On June 16, 1976, Meredith's wife of 20 years, Margie Helen McNair, age 40, died, due to the complications of cancer. She was a sister of several prominent WCG evangelists. They had two sons (Michael Rea and James Paul) and two daughters (Elizabeth Helen and Rebecca Anne) from their marriage. In November 1977, he married his second wife, Shyrel Ann Hensley of Bakersfield, California. They have two sons.

Over the next several years following Armstrong's death on January 16, 1986, nearly all of the traditional doctrines and teachings of the church established by Armstrong were drastically changed or completely discontinued by WCGs new leadership under Joseph W. Tkach. On December 4, 1992, Meredith was fired from the WCG ministry by Tkach for not agreeing to consent with these major, and in the eyes of the Armstrong faithful, heretical, doctrinal changes.

Several weeks later on December 26, 1992, he, along with 19 members of the WCG who also did not agree with the direction the church had undertaken, met for the commanded weekly Sabbath service in the living room of his home. One week later, on January 3, 1993, meeting in a small rented hall in Los Angeles, 42 people met for the first official Sabbath services of the newly incorporated Global Church of God (GCG), which he had recently founded. The new organization's teachings, doctrines, and stated objectives closely mirrored that of Armstrong's original WCG. Its world headquarters were located in San Diego, California. By the fall of 1993, the membership of the GCG had swelled to approximately 1,500.

Following a heated dispute with some members of the GCG's corporate Board of Directors over Meredith's (who had been Chairman of the Board since the corporation's inception) leadership and authority within the church, he was subsequently fired by a narrow majority of the Board on November 25, 1998. However, his firing was widely unpopular with the majority of the GCG membership, and approximately 80 percent came with him. In addition to the vast majority of the membership coming with him, approximately 80 percent of GCG's field ministry and Council of Elders joined with him. Within days of his dismissal, he had founded a new church organization, and named it the Living Church of God. It, too, was headquartered in San Diego, and, ironically, located in the same office building as the GCG.
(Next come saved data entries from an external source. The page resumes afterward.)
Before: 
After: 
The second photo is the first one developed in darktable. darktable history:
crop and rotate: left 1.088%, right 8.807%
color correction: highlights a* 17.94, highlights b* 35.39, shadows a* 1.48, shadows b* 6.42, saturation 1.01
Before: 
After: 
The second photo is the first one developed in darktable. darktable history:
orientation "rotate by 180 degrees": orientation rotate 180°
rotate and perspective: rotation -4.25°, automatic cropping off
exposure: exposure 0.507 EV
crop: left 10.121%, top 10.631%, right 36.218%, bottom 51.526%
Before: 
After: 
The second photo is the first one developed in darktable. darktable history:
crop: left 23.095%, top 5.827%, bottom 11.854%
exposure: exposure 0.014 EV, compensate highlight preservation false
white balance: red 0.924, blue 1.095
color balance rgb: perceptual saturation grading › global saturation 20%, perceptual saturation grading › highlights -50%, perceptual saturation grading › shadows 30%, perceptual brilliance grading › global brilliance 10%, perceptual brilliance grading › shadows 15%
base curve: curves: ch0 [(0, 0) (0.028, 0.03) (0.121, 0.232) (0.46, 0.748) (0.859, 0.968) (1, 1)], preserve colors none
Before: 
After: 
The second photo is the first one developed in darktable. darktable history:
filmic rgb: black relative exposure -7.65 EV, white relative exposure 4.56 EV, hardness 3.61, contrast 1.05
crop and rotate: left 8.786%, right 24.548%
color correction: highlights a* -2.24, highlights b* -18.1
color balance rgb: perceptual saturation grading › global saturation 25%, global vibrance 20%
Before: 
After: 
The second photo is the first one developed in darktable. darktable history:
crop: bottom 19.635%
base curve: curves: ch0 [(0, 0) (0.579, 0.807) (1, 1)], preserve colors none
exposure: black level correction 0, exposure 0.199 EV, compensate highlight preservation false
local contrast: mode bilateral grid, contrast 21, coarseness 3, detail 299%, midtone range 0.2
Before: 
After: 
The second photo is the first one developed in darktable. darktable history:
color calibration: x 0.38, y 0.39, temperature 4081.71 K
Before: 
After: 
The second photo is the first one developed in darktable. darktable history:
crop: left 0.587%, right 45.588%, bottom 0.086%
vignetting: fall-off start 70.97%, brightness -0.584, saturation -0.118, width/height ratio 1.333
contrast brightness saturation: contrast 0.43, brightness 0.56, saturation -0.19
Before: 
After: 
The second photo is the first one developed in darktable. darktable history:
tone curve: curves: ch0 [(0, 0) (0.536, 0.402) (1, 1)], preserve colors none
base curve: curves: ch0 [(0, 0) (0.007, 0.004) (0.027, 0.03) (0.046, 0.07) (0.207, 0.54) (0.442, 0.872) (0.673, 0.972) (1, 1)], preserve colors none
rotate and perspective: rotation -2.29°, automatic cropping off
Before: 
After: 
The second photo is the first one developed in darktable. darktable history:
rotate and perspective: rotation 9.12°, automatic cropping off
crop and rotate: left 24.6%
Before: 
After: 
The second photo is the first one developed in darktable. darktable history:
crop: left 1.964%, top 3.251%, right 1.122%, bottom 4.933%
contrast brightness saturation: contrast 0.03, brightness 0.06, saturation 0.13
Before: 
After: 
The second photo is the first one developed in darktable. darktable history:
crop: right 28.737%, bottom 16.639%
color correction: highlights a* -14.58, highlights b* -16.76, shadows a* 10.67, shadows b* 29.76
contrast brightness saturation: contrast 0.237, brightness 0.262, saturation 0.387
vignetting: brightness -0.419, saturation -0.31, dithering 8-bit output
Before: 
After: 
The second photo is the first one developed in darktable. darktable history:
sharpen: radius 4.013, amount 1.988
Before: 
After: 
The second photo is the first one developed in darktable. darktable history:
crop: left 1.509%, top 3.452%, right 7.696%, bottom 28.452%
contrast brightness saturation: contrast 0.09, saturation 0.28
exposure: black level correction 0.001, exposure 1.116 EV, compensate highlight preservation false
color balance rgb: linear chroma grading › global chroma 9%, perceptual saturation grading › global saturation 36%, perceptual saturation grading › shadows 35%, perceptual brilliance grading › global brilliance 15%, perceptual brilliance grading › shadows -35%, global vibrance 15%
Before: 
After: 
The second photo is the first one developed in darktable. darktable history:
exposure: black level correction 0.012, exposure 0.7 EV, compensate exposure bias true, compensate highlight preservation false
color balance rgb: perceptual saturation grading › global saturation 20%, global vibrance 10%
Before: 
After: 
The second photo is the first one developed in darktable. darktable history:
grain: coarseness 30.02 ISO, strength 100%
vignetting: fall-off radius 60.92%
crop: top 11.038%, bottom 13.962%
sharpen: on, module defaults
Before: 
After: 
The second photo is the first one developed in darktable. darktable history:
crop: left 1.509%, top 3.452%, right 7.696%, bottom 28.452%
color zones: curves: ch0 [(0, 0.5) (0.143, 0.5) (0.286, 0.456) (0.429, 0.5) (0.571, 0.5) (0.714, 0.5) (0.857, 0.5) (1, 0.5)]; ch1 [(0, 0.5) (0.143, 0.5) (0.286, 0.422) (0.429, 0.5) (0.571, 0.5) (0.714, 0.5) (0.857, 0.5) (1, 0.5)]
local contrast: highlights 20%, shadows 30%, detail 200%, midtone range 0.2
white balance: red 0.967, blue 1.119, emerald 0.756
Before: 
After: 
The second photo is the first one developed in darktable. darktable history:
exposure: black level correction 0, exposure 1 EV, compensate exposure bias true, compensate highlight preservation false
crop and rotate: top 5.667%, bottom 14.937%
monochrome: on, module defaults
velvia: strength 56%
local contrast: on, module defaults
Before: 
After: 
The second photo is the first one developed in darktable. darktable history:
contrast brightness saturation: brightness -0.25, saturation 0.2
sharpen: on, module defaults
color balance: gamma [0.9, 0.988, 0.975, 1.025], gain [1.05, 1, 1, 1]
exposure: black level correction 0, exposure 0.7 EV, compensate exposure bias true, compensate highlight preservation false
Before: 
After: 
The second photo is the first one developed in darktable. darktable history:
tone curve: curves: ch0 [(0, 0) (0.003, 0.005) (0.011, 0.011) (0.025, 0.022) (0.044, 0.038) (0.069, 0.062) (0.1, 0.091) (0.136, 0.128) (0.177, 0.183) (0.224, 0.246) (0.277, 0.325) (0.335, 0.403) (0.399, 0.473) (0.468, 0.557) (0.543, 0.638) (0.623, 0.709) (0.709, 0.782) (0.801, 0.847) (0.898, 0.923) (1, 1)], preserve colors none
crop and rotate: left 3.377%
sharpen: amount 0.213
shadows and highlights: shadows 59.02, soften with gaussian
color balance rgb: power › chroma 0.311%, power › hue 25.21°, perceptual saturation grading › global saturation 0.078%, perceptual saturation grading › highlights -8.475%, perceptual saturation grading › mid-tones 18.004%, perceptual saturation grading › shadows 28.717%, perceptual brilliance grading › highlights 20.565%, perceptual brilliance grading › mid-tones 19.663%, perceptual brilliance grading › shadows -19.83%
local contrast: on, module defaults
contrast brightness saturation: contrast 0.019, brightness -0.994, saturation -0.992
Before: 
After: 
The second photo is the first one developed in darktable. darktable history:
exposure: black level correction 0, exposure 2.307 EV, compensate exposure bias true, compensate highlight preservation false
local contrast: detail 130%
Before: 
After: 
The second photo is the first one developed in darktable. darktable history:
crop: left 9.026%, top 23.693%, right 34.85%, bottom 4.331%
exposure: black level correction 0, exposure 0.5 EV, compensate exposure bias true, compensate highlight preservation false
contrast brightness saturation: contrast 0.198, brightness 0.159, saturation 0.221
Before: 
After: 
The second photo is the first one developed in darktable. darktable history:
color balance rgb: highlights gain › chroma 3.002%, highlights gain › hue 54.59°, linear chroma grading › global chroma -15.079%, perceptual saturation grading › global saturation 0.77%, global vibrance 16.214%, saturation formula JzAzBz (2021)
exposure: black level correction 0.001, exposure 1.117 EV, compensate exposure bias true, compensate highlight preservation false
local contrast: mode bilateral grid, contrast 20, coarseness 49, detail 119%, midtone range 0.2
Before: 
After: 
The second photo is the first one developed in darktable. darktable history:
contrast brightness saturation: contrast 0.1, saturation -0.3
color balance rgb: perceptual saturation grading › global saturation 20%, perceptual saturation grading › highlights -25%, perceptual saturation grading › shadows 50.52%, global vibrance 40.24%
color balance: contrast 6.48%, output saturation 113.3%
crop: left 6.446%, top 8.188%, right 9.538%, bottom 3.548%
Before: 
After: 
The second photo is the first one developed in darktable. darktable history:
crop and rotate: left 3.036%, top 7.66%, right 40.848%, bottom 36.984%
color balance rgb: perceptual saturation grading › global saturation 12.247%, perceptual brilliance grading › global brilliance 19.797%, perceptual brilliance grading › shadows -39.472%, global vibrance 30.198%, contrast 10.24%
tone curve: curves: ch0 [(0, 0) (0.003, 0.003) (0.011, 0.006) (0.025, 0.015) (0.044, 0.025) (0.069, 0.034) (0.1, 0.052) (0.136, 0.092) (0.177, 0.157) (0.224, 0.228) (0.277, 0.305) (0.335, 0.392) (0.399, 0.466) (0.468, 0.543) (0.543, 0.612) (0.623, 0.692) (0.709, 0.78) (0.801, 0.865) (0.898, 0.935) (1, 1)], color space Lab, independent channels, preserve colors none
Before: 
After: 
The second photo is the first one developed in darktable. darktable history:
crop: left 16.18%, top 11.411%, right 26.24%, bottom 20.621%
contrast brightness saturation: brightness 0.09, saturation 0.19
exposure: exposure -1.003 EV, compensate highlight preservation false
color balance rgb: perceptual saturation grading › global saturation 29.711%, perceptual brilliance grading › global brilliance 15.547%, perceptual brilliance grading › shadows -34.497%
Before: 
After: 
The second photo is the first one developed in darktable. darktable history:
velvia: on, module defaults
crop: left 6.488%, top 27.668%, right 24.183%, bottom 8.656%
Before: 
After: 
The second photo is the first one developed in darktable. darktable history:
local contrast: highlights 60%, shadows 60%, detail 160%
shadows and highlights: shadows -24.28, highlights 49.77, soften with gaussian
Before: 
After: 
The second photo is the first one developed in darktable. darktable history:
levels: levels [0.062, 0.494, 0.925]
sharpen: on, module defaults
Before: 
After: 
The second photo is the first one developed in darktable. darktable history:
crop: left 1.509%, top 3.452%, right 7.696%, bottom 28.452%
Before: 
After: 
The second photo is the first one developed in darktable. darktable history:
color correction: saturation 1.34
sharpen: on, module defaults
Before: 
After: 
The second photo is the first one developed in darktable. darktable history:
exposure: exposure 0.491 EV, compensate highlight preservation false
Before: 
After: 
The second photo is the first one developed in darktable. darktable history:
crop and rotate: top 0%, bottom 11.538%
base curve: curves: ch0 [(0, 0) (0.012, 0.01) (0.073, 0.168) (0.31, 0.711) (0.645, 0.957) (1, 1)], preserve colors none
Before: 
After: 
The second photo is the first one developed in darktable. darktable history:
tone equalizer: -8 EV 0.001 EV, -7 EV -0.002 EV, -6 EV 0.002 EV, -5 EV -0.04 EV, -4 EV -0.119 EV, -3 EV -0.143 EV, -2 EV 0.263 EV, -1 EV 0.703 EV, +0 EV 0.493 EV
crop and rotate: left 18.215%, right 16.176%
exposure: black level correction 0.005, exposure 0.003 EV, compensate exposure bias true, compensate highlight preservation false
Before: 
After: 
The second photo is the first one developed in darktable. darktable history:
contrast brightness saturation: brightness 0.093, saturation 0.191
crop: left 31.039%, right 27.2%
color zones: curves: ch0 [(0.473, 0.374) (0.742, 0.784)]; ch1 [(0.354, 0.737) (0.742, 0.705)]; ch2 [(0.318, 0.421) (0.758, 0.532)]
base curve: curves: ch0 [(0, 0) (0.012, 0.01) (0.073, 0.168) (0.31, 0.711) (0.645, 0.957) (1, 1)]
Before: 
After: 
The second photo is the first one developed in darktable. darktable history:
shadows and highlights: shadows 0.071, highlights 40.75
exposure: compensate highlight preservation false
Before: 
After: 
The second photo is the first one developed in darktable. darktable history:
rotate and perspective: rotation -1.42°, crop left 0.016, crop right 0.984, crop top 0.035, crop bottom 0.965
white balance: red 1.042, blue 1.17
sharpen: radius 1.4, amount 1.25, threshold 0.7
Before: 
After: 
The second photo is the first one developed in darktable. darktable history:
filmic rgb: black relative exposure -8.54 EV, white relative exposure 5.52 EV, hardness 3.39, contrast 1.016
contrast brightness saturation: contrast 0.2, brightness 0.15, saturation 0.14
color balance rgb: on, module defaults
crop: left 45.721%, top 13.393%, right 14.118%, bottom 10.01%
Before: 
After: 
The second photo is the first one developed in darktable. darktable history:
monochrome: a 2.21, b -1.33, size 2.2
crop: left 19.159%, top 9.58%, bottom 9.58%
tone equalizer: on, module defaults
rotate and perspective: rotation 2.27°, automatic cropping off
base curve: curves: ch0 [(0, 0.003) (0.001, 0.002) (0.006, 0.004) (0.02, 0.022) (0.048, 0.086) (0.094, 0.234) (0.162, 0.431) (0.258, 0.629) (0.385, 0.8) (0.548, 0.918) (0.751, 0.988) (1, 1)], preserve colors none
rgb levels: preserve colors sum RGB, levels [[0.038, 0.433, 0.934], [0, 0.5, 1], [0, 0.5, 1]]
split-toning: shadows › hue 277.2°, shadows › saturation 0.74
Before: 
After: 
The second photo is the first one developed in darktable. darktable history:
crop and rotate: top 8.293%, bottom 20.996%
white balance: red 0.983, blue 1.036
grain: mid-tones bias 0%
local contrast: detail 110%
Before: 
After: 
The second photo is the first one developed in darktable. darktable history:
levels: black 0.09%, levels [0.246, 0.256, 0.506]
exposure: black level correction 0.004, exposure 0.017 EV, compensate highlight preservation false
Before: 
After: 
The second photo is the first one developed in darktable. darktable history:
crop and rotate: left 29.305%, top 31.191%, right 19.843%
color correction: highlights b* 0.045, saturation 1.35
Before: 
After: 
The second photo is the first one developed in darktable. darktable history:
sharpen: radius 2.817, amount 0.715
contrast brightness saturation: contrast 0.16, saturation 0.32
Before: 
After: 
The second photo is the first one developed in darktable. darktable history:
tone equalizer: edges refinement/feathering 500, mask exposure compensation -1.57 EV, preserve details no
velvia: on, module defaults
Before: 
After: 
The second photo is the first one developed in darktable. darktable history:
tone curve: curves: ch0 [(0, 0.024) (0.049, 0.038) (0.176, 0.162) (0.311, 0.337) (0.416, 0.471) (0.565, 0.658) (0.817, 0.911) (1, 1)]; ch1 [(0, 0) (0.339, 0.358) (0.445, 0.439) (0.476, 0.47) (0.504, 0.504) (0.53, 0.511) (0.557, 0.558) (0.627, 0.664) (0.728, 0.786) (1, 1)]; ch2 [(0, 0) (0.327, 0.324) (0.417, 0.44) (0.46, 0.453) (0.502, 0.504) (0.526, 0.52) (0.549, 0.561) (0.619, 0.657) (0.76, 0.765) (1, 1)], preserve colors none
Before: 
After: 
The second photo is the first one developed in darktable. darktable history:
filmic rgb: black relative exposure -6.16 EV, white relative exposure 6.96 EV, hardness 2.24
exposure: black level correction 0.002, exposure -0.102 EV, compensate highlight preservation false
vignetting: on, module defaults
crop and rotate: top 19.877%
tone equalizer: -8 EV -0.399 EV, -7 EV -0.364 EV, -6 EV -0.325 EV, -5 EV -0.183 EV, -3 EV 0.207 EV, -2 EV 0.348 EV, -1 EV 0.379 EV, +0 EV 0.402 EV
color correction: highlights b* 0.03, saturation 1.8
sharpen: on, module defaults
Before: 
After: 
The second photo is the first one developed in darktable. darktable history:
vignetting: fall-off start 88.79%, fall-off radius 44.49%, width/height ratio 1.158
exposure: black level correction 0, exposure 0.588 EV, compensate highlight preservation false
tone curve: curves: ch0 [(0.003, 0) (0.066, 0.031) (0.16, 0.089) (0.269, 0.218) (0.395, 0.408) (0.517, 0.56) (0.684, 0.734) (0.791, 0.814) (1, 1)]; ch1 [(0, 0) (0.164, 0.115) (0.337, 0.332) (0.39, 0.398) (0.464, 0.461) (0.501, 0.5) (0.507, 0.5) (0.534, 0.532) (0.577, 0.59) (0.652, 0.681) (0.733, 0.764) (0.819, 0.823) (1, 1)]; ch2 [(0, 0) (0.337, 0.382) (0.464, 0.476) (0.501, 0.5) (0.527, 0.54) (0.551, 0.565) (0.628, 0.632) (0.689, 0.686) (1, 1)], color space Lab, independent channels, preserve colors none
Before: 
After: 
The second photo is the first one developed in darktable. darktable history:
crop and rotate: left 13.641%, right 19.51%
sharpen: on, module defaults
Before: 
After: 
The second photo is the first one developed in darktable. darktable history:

As of December 2006, the LCG has a active membership of approximately 7,100 people, with over $10 million in revenue coming in the form of tithes, offerings, and gifts being received annually from its members, co-workers, and supporters. Meredith is the organization's Chief Executive Officer as well as the Presiding Evangelist of the church and the Editor in Chief of its main print and internet publication Tomorrow's World magazine. He is also one of the four regular presenters of the church's nationally and internationally aired television program Tomorrow's World. One of the program's presenters, evangelist Richard F. Ames, is married to his younger sister Kathyrn.

Meredith is a prolific writer who has written thousands of articles and many booklets since the 1950's on topics such as Christian living, endtime prophecy, the plan of God, and mankind's ultimate future. His personal interests include jogging, climbing, hiking, and the study of wines and wine lore. He also enjoys reading biographies and autobiographies of great people.